Les jeunes filles, attachées par leur travail, seront bientôt propres à tous les ouvrages de couture. On ne leur imposera pas une tâche, on la leur fera demander.

Chaque enfant, admissible à sept ans, pourra continuer ses études jusqu’à douze. Il y a donc lieu d’espérer que ce terme venu, les enfans seront bien préparés à commencer une nouvelle vie.

Les objets faits à façon ou fabriqués et vendus dans les salles, donneront à chacun sa juste rétribution, et il n’y aura pas lieu de redouter la vue des haillons, quand chaque enfant pourra gagner de quoi se vêtir. Maintenant, nous le demandons, quelle est la mère qui ne donnera pas quatre sous par an pour voir élever son enfant ? »

Emettre ici l’opinion que vous serez sourdes à la voix de Mme Niboyet, serait vous faire une injure que l’histoire est là qui nous dit que votre sexe n’a jamais méritée, et c’est lui rendre justice que de compter, au contraire, que déjà vous êtes prêtes à seconder ses courageux efforts !

Nous applaudissons encore à cet autre projet que vous présente aussi la directrice du Conseiller des Femmes ; écoutez :

« Parmi les femmes, les petites filles ne sont pas seules à élever, et beaucoup d’entre nous ont encore à apprendre.

Après avoir recueilli les voix des femmes les plus avancées, nous avons conçu le projet de fonder à Lyon, à dater des premiers jours de janvier, un Athénée spécial aux femmes et consacré à leur développement.
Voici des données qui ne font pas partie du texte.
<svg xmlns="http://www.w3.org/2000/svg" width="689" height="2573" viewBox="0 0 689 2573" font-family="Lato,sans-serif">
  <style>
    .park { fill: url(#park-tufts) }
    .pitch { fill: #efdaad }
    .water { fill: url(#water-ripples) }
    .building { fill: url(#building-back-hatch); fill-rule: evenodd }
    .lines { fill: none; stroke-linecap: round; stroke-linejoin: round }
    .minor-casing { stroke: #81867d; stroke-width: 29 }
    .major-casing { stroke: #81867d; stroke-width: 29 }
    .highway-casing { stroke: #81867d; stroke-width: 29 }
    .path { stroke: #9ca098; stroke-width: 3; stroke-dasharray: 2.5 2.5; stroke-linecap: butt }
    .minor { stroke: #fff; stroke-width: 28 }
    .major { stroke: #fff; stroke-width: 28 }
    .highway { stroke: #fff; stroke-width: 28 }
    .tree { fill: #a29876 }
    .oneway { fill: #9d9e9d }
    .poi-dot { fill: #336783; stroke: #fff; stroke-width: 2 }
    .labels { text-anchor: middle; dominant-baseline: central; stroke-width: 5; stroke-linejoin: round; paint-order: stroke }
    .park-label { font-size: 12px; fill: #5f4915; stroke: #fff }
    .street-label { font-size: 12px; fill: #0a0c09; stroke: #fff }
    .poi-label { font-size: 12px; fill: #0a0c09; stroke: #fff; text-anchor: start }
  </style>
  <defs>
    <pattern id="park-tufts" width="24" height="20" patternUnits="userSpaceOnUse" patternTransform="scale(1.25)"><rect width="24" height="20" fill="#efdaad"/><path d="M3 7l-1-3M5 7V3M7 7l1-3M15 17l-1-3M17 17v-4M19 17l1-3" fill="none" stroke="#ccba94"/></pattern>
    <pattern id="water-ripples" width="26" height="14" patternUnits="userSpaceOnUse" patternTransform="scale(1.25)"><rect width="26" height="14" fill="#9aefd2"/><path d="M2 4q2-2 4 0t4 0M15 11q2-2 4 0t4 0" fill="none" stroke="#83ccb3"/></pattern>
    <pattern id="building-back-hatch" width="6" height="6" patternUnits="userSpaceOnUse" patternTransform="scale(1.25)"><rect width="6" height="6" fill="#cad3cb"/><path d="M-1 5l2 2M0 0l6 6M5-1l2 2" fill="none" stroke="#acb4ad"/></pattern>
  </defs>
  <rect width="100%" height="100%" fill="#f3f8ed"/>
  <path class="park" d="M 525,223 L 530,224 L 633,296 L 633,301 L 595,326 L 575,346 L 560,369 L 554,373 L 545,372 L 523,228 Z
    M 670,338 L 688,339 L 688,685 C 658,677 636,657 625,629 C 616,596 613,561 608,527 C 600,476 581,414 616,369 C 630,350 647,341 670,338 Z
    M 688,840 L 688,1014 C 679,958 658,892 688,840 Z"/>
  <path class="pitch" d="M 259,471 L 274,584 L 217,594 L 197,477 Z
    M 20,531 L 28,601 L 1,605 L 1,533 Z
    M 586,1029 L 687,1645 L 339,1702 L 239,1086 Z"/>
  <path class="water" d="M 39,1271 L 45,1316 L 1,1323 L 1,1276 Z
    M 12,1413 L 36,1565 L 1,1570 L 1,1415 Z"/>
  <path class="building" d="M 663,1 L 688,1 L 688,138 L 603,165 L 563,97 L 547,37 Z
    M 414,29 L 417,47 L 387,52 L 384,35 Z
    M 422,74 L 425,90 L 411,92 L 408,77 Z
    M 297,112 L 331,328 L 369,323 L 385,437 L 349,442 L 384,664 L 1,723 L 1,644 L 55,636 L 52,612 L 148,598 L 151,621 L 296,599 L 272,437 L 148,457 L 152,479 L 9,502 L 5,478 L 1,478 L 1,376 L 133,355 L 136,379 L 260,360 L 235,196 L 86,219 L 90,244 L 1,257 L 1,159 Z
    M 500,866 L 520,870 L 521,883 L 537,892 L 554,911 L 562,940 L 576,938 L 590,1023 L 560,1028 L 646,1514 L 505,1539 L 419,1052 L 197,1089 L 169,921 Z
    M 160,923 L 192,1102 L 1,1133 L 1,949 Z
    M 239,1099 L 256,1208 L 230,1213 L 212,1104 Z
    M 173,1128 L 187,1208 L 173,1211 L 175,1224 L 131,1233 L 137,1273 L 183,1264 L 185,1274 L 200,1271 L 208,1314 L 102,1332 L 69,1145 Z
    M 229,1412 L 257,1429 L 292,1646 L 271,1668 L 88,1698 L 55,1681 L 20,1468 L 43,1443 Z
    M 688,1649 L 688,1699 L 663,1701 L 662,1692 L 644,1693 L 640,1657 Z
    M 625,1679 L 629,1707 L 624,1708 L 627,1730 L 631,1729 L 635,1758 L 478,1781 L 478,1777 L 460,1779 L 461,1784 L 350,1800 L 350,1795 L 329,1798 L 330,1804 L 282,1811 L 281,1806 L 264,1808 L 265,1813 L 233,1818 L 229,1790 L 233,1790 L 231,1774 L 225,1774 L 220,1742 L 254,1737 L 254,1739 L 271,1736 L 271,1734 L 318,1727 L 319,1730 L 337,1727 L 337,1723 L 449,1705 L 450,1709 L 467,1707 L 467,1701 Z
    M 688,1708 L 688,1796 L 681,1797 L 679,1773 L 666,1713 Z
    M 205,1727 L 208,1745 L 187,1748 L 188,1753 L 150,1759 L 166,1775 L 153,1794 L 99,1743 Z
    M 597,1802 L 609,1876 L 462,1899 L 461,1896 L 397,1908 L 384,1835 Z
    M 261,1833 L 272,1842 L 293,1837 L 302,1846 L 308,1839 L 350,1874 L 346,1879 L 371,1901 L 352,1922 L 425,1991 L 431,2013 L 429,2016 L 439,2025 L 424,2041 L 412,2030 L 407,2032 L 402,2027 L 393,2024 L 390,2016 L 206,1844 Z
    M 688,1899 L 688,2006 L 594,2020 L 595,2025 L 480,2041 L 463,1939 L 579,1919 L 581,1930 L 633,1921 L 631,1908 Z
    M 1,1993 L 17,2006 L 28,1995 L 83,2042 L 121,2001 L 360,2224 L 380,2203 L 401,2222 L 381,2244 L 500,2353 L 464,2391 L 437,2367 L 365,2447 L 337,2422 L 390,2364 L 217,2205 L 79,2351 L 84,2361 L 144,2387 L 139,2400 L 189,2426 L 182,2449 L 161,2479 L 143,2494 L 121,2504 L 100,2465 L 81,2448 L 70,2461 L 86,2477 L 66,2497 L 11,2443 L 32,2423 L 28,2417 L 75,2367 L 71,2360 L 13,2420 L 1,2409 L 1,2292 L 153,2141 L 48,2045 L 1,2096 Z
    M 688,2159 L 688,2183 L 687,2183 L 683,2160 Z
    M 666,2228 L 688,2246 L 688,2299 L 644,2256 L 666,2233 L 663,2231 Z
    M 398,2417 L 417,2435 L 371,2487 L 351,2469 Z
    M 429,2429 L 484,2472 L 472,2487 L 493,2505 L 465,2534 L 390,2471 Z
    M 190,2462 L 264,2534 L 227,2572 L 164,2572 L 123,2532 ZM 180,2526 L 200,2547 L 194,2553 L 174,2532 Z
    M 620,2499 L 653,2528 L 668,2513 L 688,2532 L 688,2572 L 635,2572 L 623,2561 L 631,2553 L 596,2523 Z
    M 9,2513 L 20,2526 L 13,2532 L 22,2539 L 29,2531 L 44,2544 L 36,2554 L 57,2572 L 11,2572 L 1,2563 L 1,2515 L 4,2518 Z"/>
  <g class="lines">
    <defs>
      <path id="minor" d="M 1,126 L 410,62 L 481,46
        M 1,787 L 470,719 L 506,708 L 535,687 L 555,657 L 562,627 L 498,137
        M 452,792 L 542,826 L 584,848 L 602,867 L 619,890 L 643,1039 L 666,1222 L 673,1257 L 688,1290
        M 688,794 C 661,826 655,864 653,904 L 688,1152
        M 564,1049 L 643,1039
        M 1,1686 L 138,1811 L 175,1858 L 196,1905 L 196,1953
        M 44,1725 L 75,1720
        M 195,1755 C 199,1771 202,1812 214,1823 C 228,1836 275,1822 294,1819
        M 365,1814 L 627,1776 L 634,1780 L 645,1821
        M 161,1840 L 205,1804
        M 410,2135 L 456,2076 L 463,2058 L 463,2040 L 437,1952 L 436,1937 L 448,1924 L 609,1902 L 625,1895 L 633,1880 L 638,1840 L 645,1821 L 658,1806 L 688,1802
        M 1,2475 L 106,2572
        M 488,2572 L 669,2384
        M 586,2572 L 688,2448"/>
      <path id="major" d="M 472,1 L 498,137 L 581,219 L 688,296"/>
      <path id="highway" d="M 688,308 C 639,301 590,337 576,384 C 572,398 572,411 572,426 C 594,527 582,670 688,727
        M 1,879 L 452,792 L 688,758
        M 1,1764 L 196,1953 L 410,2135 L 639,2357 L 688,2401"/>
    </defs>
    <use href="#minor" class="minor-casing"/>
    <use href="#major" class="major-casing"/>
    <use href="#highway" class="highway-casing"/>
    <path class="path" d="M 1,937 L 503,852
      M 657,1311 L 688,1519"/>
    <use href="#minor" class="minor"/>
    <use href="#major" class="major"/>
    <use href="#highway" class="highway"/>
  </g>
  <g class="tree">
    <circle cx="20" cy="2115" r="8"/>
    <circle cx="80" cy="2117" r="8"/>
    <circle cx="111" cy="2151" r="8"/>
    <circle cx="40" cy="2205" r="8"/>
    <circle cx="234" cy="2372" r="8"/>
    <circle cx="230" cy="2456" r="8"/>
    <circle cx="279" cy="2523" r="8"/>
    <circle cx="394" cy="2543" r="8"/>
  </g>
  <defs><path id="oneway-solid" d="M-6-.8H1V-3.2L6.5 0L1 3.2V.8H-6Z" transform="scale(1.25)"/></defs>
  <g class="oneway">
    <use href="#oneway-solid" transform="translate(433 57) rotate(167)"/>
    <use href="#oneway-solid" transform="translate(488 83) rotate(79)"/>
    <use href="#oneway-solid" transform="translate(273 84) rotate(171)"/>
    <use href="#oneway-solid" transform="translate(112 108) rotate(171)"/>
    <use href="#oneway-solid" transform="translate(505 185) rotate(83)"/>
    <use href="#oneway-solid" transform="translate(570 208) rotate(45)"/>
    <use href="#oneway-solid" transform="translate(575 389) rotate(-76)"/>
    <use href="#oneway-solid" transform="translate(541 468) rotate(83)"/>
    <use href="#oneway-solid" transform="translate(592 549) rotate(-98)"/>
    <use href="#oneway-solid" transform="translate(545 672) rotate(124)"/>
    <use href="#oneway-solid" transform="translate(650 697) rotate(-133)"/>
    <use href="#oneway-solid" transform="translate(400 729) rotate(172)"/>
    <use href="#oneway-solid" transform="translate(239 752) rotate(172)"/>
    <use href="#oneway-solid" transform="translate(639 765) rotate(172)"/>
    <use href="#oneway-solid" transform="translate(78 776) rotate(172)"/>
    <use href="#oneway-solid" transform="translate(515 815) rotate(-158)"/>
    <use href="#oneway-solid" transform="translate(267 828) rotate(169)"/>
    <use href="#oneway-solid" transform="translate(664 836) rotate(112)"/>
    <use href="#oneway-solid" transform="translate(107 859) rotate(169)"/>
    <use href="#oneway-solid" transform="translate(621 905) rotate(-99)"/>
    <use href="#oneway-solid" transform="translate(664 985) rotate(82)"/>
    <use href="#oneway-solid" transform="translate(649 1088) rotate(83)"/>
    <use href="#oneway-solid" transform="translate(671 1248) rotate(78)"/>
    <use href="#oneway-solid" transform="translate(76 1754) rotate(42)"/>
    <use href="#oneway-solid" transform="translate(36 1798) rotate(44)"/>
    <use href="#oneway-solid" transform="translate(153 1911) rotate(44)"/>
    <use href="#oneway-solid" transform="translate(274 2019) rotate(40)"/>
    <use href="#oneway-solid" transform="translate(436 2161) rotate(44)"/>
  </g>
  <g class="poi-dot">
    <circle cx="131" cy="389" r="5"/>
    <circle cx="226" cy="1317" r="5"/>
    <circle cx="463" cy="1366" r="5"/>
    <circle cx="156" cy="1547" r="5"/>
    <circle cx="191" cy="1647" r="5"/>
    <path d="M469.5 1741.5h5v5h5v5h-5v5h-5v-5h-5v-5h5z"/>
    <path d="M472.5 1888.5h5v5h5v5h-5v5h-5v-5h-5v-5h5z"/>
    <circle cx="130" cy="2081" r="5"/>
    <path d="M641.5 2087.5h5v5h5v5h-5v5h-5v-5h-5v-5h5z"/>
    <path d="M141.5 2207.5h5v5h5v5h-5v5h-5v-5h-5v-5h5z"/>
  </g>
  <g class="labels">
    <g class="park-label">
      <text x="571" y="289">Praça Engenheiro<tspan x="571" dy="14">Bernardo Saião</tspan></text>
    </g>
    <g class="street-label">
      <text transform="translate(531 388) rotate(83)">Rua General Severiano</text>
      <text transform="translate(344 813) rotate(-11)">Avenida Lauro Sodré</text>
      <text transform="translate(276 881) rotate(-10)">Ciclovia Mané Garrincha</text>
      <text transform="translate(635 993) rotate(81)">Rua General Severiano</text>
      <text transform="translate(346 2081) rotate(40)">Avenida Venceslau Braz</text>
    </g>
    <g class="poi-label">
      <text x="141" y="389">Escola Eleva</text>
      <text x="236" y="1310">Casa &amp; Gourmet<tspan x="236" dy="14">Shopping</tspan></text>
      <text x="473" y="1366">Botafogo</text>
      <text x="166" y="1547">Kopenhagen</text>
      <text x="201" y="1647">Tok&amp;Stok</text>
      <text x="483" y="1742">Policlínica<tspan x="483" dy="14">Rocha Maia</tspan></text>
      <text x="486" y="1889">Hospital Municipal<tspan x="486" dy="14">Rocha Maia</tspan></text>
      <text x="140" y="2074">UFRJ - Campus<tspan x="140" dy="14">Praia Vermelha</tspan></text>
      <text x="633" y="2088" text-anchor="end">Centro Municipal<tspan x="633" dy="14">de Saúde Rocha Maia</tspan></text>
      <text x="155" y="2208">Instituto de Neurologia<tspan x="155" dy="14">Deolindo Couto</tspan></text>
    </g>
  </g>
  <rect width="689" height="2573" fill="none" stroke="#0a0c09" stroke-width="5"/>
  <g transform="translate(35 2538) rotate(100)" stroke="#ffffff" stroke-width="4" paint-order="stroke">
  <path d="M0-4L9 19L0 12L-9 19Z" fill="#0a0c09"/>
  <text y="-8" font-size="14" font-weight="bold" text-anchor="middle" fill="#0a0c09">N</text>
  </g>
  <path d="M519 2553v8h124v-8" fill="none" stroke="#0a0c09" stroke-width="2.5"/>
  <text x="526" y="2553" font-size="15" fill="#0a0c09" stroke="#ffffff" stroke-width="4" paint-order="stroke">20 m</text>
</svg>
Toutes ne seront pas appelées à être membres titulaires de ce corps, mais toutes pourront assister aux cours qui y seront professés. Ce sera une tribune morale et intellectuelle ouverte à toutes les femmes, et, nous ne doutons pas que les plus avancées, les plus considérées, celles enfin dont Lyon s’honore, ne s’empressent de répondre à notre appel. Il sera fait, à l’athénée, des cours de morale à la portée des femmes auxquelles la nature et le sort ont fait petite part. Il y aura aussi de hauts enseignemens où toutes celles qui se sentent force et puissance sont appelées.

[…]

Encore une fois, nous demanderons aux journaux leur appui, non pour une opinion, mais pour un but !!! Nous demanderons aux autorités administratives une salle, aux femmes leur sympathie, au monde son approbation, et, après avoir tant demandé pour notre sexe, nous lui dirons, à lui qui ne nous connaît pas encore : [4.2]Nous voici, nous venons vous aider à faire le bien, vous en donner les moyens ; si quelqu’une suspecte notre bonne foi, qu’elle juge nos œuvres et qu’elle blâme après, si encore elle peut le vouloir !… »
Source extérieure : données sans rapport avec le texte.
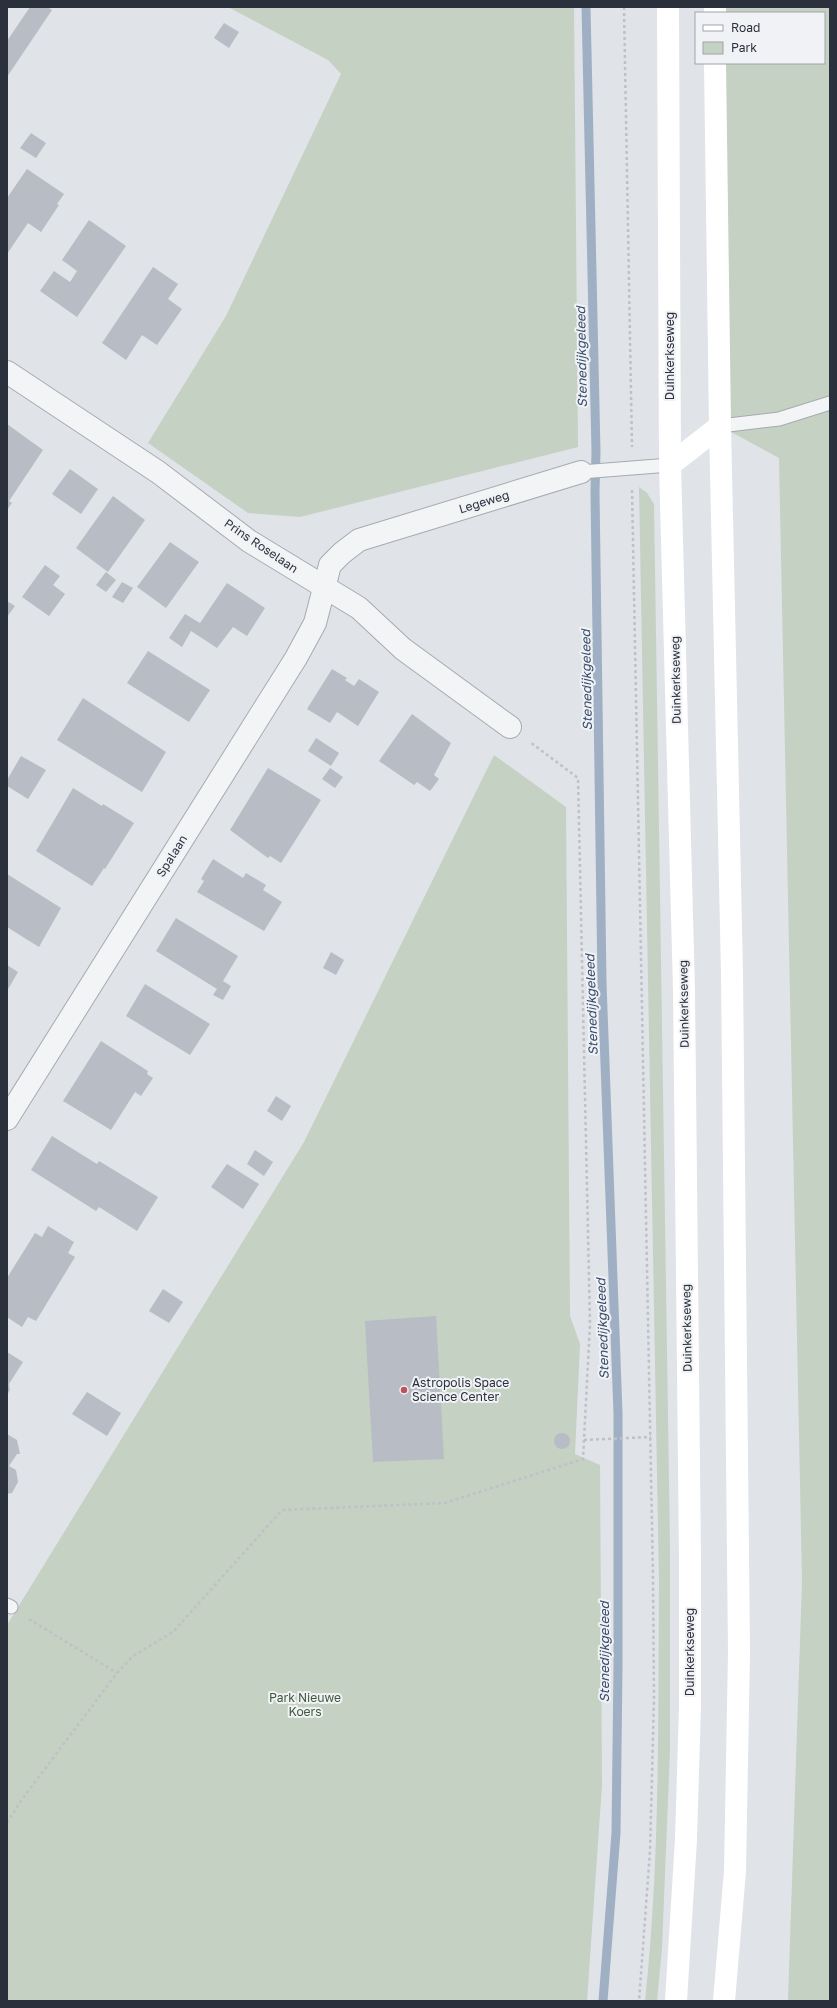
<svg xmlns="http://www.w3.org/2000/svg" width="837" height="2008" viewBox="0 0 837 2008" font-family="'Golos Text',sans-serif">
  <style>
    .green { fill: #c5d1c2 }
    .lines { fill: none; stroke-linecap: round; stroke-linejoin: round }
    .stream { stroke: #9fafc4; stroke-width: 9 }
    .building { fill: #b8bcc4 }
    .lane-casing { stroke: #a6aab1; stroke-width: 15 }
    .street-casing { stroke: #a6aab1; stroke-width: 24 }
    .path { stroke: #bfc1c6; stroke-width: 2.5; stroke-dasharray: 3 3; stroke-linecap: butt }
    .lane { stroke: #f3f4f6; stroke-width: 13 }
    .street { stroke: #f3f4f6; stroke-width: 22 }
    .secondary { stroke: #fff; stroke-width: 22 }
    .poi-dot { fill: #bf535c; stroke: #f0f2f5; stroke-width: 1.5 }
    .labels { text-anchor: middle; stroke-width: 4; stroke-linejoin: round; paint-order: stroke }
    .street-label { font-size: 12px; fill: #2b303d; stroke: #f0f2f5 }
    .poi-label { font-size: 12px; fill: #2b303d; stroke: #f0f2f5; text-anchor: start }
    .park-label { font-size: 12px; fill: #3d573a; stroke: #f0f2f5 }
    .water-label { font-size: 13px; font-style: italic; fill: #394d6d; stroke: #f0f2f5 }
  </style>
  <rect width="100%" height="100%" fill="#e0e3e8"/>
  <g class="green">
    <polygon points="228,7 574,7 578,447 300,517 248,513 148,443 226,316 341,74 328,60"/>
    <polygon points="715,7 830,7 830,2001 788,2001 802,1581 779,458 720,426 715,63 824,63 824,13 715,13"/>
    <path d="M 639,487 L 647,493 L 654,504 L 670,1548 L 670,1750 L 662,1948 L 657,2001 L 645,2001 C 660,1863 658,1721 659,1582 Z"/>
    <polygon points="494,755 566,807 570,1316 580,1344 575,1454 600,1465 602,1785 587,2001 7,2001 7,1625 304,1142"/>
  </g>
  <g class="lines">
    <polyline class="stream" points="586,7 596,451 595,492 602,983 618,1413 618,1666 616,1833 603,2001"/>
  </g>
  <g class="building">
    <polygon points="30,7 47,7 52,10 7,77 7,41"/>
    <polygon points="224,23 239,32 229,48 214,38"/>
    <polygon points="31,133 46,143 36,158 20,148"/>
    <polygon points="27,169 64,194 57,204 59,205 41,232 28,223 7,254 7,198"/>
    <polygon points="89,220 126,246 77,317 40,291 54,271 70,282 77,271 62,260"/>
    <polygon points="153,267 178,284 168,299 182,309 157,345 142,335 126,360 102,343"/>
    <polygon points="7,424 43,450 9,501 12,503 7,510"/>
    <polygon points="70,469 98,489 81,514 52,494"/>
    <polygon points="113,496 145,520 108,572 76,548"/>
    <polygon points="170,542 199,562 166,608 137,587"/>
    <polygon points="45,565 60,576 53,585 65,594 49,616 22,597"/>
    <polygon points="106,572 116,580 106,592 96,585"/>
    <polygon points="122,582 133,588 123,603 112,597"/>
    <polygon points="227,583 265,608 247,636 233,627 217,648 191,631 182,647 169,638 185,614 200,623"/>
    <polygon points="7,601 15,606 7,617"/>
    <polygon points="148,651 210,690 189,722 127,683"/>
    <polygon points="332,669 347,678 345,680 354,686 359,679 379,692 358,726 337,712 330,723 307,709"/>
    <polygon points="83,698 166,752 142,792 57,740"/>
    <polygon points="412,714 451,743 434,775 439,779 430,791 417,782 414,785 379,761"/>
    <polygon points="316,738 339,753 331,766 308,751"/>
    <polygon points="21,756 46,770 28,799 7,786 7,780"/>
    <polygon points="268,768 321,800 281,863 270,856 268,858 230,830"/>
    <polygon points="330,768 343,777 335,788 322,779"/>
    <polygon points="73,788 102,806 103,804 134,823 105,869 104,868 92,886 36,851"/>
    <polygon points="213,859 243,878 246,873 266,885 263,890 282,902 264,931 197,892 204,881 201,879"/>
    <polygon points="7,874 61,908 39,947 7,927"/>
    <polygon points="176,918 238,956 223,981 231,986 223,1000 213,995 217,989 156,951"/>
    <polygon points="331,952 344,960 336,975 323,968"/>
    <polygon points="7,965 18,972 7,991"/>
    <polygon points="145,984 210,1024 190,1055 126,1016"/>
    <polygon points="101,1041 148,1071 147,1074 153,1078 141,1096 135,1092 111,1130 63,1101"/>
    <polygon points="276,1096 291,1106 282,1121 267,1111"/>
    <polygon points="52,1136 97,1164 99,1161 158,1197 137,1231 99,1207 96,1211 31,1170"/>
    <polygon points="255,1150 273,1162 264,1176 247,1164"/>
    <polygon points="227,1164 259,1184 243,1209 211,1187"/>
    <polygon points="48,1226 74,1242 68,1253 75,1257 36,1321 28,1317 22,1327 7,1317 7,1278 35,1233 42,1237"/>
    <polygon points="163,1289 183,1302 169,1323 149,1311"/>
    <polygon points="436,1316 444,1459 373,1462 365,1321"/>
    <polygon points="7,1352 23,1362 9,1384 10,1390 7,1395"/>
    <polygon points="87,1392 121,1413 107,1436 72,1414"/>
    <circle cx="562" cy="1441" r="8"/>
    <polygon points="7,1434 17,1440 20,1454 17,1454 9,1466 16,1470 18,1482 12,1493 7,1494"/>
  </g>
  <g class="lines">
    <defs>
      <g id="lane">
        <polyline points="720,426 779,419 830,403"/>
        <polyline points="581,472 670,465"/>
        <polyline points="7,1605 11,1607"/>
      </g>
      <g id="street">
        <polyline points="7,372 158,472 249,541 359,608 403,649 510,727"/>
        <polyline points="7,1119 296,658 315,623 330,565 342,553 359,540 581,472"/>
      </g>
    </defs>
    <use href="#lane" class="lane-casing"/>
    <use href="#street" class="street-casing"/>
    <g class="path">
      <polyline points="624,7 632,447"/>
      <polyline points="632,490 653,1579 654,1699 650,1851 639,2001"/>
      <polyline points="584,1440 651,1437"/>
      <polyline points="29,1619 117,1673"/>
      <polyline points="7,1823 20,1802 117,1673 133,1656 173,1632 282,1510 445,1503 583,1459 590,1324 578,778 530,742"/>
    </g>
    <use href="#lane" class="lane"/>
    <use href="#street" class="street"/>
    <g class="secondary">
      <polyline points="668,7 670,465 684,990 690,1560 690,1706 686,1839 676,2001"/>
      <polyline points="715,7 715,13"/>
      <polyline points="715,63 720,426 732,973 739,1652 735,1871 724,2001"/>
      <polyline points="670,465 720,426"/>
    </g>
  </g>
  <circle class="poi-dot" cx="404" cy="1390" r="4"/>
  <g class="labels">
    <g class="street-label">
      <text transform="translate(670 356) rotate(-90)" y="4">Duinkerkseweg</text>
      <text transform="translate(484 502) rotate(-17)" y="4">Legeweg</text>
      <text transform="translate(261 546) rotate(34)" y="4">Prins Roselaan</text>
      <text transform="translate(676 680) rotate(-91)" y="4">Duinkerkseweg</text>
      <text transform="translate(172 856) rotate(-58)" y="4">Spalaan</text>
      <text transform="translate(684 1004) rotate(-91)" y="4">Duinkerkseweg</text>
      <text transform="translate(687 1328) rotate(-91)" y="4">Duinkerkseweg</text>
      <text transform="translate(690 1652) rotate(-90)" y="4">Duinkerkseweg</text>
    </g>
    <g class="poi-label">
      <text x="412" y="1387">Astropolis Space<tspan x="412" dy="14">Science Center</tspan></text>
    </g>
    <g class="park-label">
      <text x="305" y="1702">Park Nieuwe<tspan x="305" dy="14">Koers</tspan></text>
    </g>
    <g class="water-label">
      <text transform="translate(581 357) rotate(-91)" y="5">Stenedijkgeleed</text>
      <text transform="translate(586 680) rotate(-91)" y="5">Stenedijkgeleed</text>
      <text transform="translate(591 1005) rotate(-92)" y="5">Stenedijkgeleed</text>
      <text transform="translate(602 1329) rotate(-92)" y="5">Stenedijkgeleed</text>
      <text transform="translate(604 1652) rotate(-90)" y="5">Stenedijkgeleed</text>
    </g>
  </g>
  <rect width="837" height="2008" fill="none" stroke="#2b303d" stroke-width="16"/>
  <rect x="695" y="12" width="130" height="52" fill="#f0f2f5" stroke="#a1a4ab"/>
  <rect x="703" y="25" width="20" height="6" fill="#ffffff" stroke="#a1a4ab"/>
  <text x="731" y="32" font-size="12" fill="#2b303d">Road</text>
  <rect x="703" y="42" width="20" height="12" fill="#c5d1c2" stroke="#a1a4ab"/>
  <text x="731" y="52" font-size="12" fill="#2b303d">Park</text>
</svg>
Certes, voila pour les dames lyonnaises une belle occasion et de donner carrière à de grands et généreux sentimens, et de sortir de la prison étroite et mesquine dans laquelle ont tenu leur sexe enfermé des hommes qui nous ont décrété des codes de sociabilité dont, fort heureusement, il ne nous reste plus que quelques vieux lambeaux. – Comprendront-elles l’appel que leur fait Mme Niboyet, et enfin auront-elles le courage d’y répondre ? Nous l’espérons, et nous le désirons fortement, nous qui ne sommes pas législateur, et qui comprenons combien elles peuvent hâter cette réforme sociale devenue si urgente aujourd’hui.